Alice Serafini ha 32 anni, ha esperienze professionali in ristoranti di grande prestigio all'estero come capo pasticcera, agli ordini di chef d'essai come Eneko Atxa. Ora però ha «chiuso a malincuore la mia pasticceria Speculoos di Martignano per fare la mamma a tempo pieno, ma non è stata una scelta, no: non avevo alternative - ha detto la donna secondo quanto riporta "il T" -. L’artigiana partita Iva non ha le stesse tutele di una lavoratrice dipendente: non può permettersi di fermarsi, di rallentare i ritmi di lavoro, deve continuare a sostenere i costi, a pagare le tasse.

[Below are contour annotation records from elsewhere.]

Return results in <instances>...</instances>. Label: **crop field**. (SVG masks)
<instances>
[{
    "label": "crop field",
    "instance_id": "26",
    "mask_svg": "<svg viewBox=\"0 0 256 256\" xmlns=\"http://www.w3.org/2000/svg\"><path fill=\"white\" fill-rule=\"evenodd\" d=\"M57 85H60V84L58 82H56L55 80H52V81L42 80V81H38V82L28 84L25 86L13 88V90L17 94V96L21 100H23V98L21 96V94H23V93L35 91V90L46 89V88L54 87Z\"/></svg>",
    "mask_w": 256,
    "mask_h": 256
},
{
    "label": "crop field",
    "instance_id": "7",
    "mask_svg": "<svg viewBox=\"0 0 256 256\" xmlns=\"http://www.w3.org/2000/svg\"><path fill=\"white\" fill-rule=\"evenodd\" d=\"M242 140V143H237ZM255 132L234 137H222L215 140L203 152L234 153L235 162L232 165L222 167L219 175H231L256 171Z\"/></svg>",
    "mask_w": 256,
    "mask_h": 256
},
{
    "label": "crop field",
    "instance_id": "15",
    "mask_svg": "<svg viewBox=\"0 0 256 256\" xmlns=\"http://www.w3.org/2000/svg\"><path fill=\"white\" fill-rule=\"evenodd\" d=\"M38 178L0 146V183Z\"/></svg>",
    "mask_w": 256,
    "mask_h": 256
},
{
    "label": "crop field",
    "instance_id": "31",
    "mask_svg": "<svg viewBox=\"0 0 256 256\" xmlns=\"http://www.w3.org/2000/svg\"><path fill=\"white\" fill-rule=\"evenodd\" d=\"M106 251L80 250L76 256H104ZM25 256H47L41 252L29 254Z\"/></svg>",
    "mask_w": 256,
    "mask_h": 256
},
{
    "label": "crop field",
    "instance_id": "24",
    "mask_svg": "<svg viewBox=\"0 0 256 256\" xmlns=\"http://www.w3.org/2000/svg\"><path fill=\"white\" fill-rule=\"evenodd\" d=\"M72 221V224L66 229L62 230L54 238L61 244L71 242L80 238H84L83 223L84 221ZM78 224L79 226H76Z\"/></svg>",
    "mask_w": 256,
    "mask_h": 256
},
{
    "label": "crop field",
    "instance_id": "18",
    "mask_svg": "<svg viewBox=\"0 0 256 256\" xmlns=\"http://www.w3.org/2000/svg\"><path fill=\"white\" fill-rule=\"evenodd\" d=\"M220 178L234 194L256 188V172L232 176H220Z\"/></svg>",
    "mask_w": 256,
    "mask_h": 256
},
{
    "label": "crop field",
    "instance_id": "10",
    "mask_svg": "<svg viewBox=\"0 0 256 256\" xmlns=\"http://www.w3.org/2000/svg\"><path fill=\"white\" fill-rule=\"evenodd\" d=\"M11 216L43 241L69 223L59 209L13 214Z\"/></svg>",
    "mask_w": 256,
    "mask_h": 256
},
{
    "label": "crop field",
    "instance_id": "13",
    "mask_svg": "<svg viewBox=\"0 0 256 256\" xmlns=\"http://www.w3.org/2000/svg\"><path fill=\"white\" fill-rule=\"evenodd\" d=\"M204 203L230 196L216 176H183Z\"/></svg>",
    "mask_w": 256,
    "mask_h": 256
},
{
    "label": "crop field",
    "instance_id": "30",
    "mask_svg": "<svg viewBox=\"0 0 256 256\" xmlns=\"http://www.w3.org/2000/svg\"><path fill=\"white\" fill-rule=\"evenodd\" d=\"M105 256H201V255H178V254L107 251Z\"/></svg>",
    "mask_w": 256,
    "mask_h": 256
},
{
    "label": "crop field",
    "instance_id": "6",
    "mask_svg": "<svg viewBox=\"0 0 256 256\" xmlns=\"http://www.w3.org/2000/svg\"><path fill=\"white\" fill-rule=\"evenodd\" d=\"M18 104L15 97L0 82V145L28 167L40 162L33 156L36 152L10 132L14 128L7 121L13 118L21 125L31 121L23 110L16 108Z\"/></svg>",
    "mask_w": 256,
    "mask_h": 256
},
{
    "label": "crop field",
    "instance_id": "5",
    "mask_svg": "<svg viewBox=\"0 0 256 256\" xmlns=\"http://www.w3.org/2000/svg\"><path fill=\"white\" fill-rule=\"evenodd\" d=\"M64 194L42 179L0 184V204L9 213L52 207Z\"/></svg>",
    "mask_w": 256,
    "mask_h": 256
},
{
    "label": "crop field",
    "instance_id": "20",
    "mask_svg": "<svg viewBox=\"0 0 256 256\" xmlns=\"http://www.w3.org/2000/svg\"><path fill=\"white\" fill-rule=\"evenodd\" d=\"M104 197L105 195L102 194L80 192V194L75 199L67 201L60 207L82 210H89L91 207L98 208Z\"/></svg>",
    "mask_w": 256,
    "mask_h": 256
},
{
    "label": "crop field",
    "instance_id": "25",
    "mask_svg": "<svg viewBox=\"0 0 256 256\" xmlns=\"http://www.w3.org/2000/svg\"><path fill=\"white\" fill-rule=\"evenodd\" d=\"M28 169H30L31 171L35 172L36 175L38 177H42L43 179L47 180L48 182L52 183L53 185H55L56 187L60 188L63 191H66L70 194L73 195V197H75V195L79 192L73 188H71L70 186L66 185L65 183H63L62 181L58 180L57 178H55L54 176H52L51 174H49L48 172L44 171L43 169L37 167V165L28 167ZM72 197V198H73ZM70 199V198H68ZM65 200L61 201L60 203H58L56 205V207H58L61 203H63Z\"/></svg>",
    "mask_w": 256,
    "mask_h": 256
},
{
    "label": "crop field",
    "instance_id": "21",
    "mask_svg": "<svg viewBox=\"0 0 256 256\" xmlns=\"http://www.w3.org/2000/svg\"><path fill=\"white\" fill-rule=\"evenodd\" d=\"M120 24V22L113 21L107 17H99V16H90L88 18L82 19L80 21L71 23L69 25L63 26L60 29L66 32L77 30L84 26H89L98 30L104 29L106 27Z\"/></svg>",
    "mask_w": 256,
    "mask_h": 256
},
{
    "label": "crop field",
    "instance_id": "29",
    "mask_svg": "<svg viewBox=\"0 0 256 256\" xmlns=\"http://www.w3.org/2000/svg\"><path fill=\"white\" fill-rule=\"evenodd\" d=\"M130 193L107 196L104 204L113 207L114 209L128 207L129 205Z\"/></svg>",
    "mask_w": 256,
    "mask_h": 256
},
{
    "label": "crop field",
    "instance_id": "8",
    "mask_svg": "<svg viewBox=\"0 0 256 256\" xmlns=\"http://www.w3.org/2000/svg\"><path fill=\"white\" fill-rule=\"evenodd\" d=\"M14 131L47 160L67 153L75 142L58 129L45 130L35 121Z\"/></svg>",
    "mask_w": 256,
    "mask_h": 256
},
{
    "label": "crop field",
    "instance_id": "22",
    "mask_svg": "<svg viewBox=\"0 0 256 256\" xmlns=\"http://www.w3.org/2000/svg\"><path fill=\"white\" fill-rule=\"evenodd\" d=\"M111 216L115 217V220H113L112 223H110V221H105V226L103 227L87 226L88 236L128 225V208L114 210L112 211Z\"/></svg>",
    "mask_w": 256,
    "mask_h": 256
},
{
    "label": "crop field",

Ho dato priorità alla famiglia: voglio veder crescere il mio bimbo» e «fare i genitori è un lavoro».

Ha partorito a giugno e, nello stesso periodo, ha dovuto chiudere laboratorio e punto vendita di prodotti di pasticceria gluten free, aperto con il fratello Alberto a Trento nel 2020 durante la pandemia covid.

Una decisione sofferta «Era il mio piccolo mondo - continua l'intervista -, il mio sogno realizzato dopo che mi ero tanto impegnata fin da giovanissima, facendo anche novanta ore di lavoro a settimana in ristoranti stellati. Se non avessi aperto una mia attività di prodotti gluten free non sarei rimasta nel settore data la mia allergia respiratoria alla farina. Ammetto che dover chiudere questo capitolo della mia vita è stato bello tosto. Mi è dispiaciuto eccome. Eppure, dovessi equipararla a una partita, posso dire che questa esperienza è stata una bella giocata. Così bella che me ne sono andata con il sorriso. E la mia testa è ancora connessa lì: capita ancora che pensi a nuovi dolci da proporre ai clienti».

Purtroppo non ha avuto scelta, e responsabile sarebbe l’inadeguatezza dei servizi offerti dallo Stato per le donne imprenditrici. «Già, non avevo possibilità di continuare a tenere aperta la pasticceria, sono stata obbligata: con la maternità – e da artigiana mi spetta un’indennità di cinque mesi – mi sarei pagata a malapena l’affitto dei locali. Senza considerare le tasse da pagare, bollette e ulteriori spese. Lo Stato tutela maggiormente le lavoratrici dipendenti. Nel nostro caso, di donne con partita Iva, se ci si ferma tutti i costi sono sulle nostre spalle, per questo molte cercano di rientrare quanto prima, ma il mio è un lavoro fisico: non posso fare smart working, devo essere in laboratorio, produrre dolci. Già continuare fino all’ottavo mese è stato pesante, faticoso, anche se avevo ridotto un po’ le ore. Ed ero abituata a macinarne anche dodici al giorno, sei giorni su sette».

«Avrei dovuto tornare al lavoro subito, e il bimbo a chi lo avrei lasciato? Quando lo avrei visto? Difficile essere in pasticceria se devi allattare, detto che non avrei potuto portare Luca in laboratorio. Non si fa un figlio per lasciarlo ai nonni o alla baby sitter, io non voglio perdermi i suoi primi passi, le sue prime parole. E a parer mio lo Stato dovrebbe agevolare maggiormente anche i papà, come succede già all’estero: il mio compagno Matteo, che mi aiuta tantissimo, ha dovuto chiedere ferie per stare con noi».

E alla domanda sulla possibilità di pentirsi della decisione risponde che non potrebbe accadere. «No, ho scelto il mio bimbo, la mia famiglia - conclude».